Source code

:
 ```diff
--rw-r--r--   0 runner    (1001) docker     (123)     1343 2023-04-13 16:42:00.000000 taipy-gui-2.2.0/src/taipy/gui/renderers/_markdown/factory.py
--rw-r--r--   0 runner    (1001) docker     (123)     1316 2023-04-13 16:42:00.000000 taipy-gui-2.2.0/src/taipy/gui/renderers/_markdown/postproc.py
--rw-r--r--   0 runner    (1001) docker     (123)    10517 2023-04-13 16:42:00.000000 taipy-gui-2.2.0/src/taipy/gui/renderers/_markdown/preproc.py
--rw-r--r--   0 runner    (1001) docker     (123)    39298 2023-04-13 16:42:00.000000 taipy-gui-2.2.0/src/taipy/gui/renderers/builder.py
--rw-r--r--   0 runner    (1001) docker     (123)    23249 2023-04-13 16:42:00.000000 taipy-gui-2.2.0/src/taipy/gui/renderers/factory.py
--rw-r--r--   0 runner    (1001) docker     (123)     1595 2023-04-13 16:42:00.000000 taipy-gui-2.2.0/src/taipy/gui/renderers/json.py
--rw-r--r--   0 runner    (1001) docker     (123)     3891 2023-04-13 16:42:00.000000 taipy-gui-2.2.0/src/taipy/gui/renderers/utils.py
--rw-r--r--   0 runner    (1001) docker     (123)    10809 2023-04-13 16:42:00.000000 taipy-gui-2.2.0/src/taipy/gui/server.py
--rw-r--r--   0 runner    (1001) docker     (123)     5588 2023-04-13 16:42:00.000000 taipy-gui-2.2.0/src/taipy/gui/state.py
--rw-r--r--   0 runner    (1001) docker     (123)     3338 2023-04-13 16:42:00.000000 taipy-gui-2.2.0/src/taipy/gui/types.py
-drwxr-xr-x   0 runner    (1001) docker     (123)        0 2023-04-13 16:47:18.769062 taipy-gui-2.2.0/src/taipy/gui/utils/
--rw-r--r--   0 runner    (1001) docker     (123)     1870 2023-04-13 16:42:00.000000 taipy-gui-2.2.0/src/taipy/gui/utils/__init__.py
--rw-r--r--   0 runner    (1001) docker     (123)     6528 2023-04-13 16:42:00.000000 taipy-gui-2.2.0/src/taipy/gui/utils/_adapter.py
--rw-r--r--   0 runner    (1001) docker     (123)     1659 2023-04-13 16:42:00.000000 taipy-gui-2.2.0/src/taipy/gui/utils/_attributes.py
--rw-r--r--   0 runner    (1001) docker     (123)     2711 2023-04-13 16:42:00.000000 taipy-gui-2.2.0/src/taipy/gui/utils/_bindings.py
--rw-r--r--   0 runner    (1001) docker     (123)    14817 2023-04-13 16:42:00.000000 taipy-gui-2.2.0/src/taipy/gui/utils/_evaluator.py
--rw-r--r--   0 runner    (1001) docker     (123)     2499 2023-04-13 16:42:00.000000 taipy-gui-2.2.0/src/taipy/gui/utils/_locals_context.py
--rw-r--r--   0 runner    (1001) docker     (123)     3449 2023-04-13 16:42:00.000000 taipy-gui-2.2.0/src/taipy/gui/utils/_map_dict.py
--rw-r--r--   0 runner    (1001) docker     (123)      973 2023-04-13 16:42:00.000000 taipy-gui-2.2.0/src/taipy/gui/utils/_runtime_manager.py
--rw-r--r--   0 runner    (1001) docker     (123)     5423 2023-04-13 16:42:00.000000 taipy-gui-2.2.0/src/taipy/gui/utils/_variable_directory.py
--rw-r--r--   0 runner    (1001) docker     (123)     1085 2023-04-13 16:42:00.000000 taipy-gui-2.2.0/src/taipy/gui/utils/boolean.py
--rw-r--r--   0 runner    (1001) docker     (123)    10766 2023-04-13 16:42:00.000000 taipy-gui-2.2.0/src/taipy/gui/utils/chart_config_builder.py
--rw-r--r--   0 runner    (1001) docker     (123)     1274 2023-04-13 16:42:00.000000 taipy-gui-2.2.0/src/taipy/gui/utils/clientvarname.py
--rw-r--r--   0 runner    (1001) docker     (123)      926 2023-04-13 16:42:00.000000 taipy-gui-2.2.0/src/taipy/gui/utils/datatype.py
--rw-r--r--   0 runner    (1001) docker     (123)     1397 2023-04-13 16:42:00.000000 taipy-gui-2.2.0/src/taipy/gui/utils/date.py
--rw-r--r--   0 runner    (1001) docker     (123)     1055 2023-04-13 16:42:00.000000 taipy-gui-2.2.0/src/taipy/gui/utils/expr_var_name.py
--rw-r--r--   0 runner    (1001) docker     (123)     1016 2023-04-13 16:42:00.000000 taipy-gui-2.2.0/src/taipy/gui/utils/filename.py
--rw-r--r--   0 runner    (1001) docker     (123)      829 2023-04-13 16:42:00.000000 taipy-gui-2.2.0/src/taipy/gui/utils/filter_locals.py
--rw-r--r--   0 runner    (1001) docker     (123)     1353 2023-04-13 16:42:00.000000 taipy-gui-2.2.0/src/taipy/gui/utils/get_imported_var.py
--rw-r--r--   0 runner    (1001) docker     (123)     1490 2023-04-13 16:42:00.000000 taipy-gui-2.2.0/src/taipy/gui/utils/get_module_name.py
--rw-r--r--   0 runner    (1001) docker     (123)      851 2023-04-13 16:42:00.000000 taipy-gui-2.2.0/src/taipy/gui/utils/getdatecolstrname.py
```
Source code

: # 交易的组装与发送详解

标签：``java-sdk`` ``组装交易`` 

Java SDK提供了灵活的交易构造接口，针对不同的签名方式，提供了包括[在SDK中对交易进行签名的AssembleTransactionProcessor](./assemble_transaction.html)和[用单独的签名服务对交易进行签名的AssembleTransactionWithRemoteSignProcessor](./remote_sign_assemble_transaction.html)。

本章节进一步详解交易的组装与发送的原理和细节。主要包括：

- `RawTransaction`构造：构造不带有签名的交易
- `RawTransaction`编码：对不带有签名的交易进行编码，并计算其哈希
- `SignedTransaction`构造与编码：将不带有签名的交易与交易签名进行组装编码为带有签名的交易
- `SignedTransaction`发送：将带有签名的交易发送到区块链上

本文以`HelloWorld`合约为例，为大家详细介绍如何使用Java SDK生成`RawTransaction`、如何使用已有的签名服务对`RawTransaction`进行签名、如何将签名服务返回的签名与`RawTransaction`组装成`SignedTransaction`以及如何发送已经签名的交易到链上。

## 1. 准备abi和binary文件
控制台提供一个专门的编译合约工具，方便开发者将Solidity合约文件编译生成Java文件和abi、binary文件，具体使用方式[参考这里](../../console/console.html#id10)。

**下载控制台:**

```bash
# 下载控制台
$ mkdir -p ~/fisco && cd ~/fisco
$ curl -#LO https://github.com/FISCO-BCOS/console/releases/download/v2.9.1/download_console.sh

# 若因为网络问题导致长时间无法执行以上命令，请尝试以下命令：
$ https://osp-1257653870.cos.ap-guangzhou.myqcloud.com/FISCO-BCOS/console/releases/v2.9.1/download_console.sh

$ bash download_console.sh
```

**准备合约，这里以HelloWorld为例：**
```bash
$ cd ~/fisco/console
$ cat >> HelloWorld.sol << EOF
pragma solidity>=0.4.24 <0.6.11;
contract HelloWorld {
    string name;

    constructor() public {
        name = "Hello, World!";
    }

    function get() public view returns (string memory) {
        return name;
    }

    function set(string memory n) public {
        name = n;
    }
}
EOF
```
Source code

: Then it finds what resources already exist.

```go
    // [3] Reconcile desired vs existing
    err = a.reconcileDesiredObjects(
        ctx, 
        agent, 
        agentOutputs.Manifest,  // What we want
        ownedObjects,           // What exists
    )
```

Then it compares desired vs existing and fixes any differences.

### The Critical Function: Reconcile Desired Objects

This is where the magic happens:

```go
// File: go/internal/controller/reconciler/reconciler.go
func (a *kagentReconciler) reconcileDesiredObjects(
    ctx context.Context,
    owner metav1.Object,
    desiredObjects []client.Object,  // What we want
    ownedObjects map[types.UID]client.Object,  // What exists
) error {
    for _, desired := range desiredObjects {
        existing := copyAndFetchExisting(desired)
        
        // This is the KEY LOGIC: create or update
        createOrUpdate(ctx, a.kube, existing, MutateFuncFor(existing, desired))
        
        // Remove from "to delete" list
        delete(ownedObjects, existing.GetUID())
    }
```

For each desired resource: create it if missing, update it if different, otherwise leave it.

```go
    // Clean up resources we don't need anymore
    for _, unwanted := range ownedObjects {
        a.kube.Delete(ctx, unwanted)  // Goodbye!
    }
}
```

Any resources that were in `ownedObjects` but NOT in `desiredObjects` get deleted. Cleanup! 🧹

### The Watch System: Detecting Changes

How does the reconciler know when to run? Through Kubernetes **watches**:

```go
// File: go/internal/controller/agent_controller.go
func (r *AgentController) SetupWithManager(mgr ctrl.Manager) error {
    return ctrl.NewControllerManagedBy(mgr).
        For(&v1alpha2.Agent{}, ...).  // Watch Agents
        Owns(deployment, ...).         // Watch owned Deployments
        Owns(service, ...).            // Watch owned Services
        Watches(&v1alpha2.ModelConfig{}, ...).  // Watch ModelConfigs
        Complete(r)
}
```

## INSTRUCTIONS TO FOLLOW
Only lines containing the word "string" should appear in the answer, and every such line from the records above must be there.

## OUTPUT
    string name;
    function get() public view returns (string memory) {
    function set(string memory n) public {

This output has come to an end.